## Records provided:
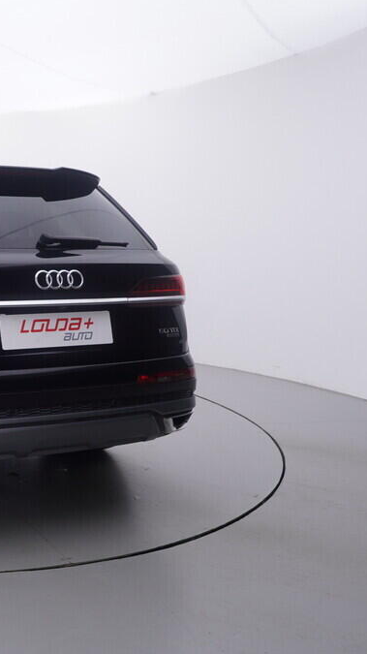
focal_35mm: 36
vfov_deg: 55.6
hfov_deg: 27.8
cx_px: -100
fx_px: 620
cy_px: 327
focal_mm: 15
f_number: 5
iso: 200
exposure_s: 1/80
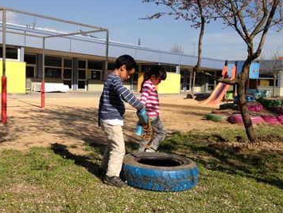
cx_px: 120
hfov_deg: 42.8
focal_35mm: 44
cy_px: 106
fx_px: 360
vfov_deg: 32.9
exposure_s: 1/1493
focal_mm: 4.28
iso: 50
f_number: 2.4
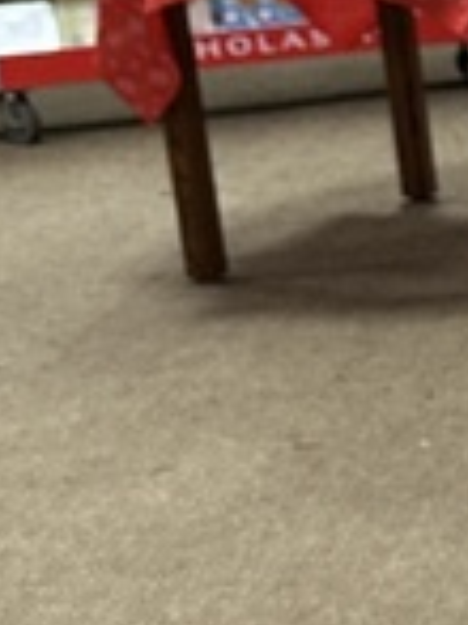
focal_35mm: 167
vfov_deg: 11.8
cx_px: 1544
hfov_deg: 7.5
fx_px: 3015
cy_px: 293
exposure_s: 1/68
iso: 250
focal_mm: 6.86
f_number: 1.78
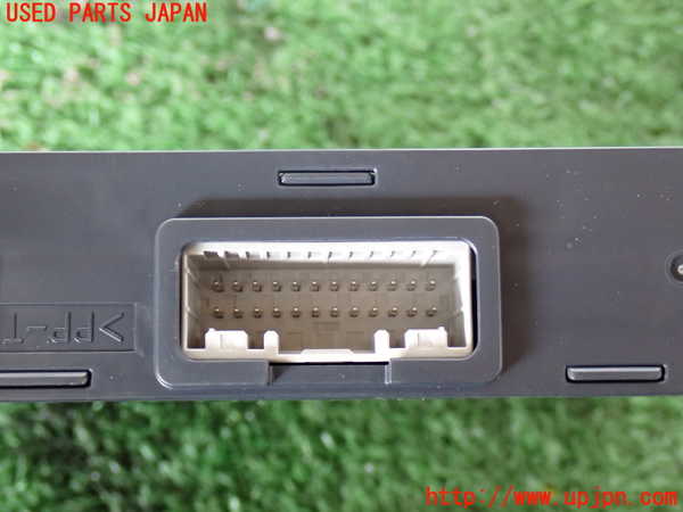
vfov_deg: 21.9
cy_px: 256
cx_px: 342
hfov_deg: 29.0
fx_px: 1322
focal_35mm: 67
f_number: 3.8
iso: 800
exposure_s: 1/15
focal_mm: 11.88
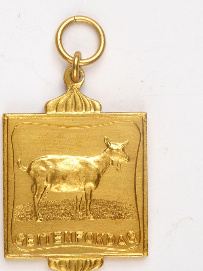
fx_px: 922
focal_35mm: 118
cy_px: 132
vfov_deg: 16.7
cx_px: 59
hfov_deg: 12.5
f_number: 4.7
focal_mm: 14.1
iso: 100
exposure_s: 1/50
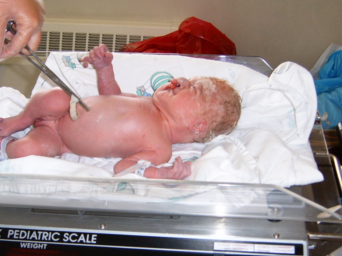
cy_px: 148
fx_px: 642
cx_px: 133
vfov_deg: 22.6
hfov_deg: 29.7
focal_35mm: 65
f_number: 3.2
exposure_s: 1/30
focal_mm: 7.8
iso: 141
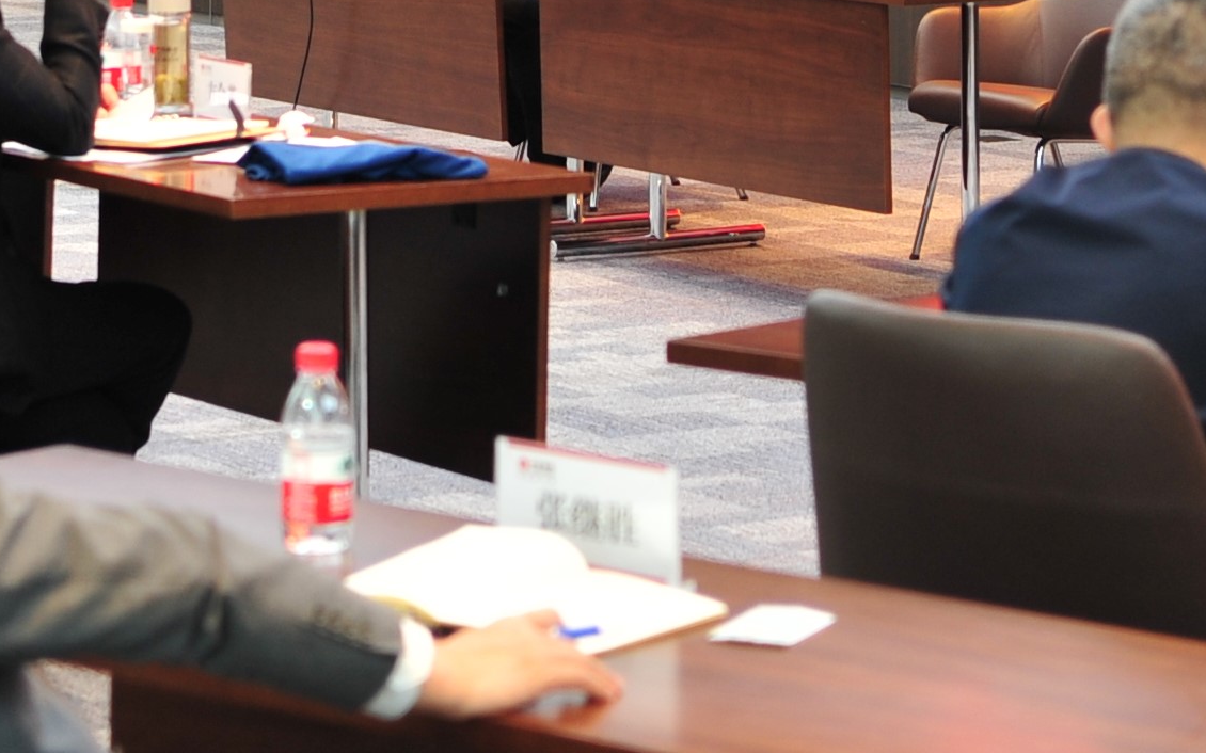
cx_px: 626
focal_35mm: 143
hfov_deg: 14.6
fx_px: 4700
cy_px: -161
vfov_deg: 9.0
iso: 400
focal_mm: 40
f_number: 2.8
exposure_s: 1/30
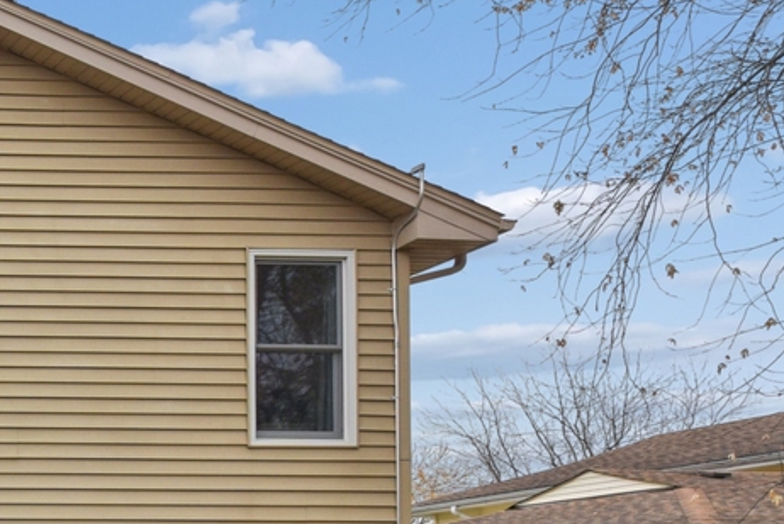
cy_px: 631
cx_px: -494
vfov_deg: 24.9
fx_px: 1068
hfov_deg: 25.3
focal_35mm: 49
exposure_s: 1/250
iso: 400
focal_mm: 14
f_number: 8
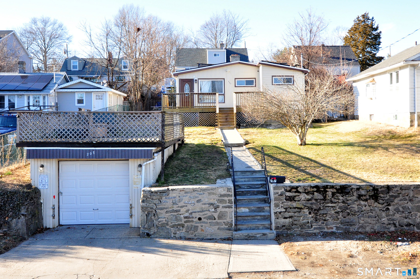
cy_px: 140
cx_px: 210
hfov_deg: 62.0
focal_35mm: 30
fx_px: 350
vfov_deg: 43.5
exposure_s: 1/200
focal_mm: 20
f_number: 8
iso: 500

## What you are asked to do:
An exact, picture-free copy of the entries is required.

## Response to the exercise:
focal_35mm: 36
vfov_deg: 55.6
hfov_deg: 27.8
cx_px: -100
fx_px: 620
cy_px: 327
focal_mm: 15
f_number: 5
iso: 200
exposure_s: 1/80
cx_px: 120
hfov_deg: 42.8
focal_35mm: 44
cy_px: 106
fx_px: 360
vfov_deg: 32.9
exposure_s: 1/1493
focal_mm: 4.28
iso: 50
f_number: 2.4
focal_35mm: 167
vfov_deg: 11.8
cx_px: 1544
hfov_deg: 7.5
fx_px: 3015
cy_px: 293
exposure_s: 1/68
iso: 250
focal_mm: 6.86
f_number: 1.78
vfov_deg: 21.9
cy_px: 256
cx_px: 342
hfov_deg: 29.0
fx_px: 1322
focal_35mm: 67
f_number: 3.8
iso: 800
exposure_s: 1/15
focal_mm: 11.88
fx_px: 922
focal_35mm: 118
cy_px: 132
vfov_deg: 16.7
cx_px: 59
hfov_deg: 12.5
f_number: 4.7
focal_mm: 14.1
iso: 100
exposure_s: 1/50
cy_px: 148
fx_px: 642
cx_px: 133
vfov_deg: 22.6
hfov_deg: 29.7
focal_35mm: 65
f_number: 3.2
exposure_s: 1/30
focal_mm: 7.8
iso: 141
cx_px: 626
focal_35mm: 143
hfov_deg: 14.6
fx_px: 4700
cy_px: -161
vfov_deg: 9.0
iso: 400
focal_mm: 40
f_number: 2.8
exposure_s: 1/30
cy_px: 631
cx_px: -494
vfov_deg: 24.9
fx_px: 1068
hfov_deg: 25.3
focal_35mm: 49
exposure_s: 1/250
iso: 400
focal_mm: 14
f_number: 8
cy_px: 140
cx_px: 210
hfov_deg: 62.0
focal_35mm: 30
fx_px: 350
vfov_deg: 43.5
exposure_s: 1/200
focal_mm: 20
f_number: 8
iso: 500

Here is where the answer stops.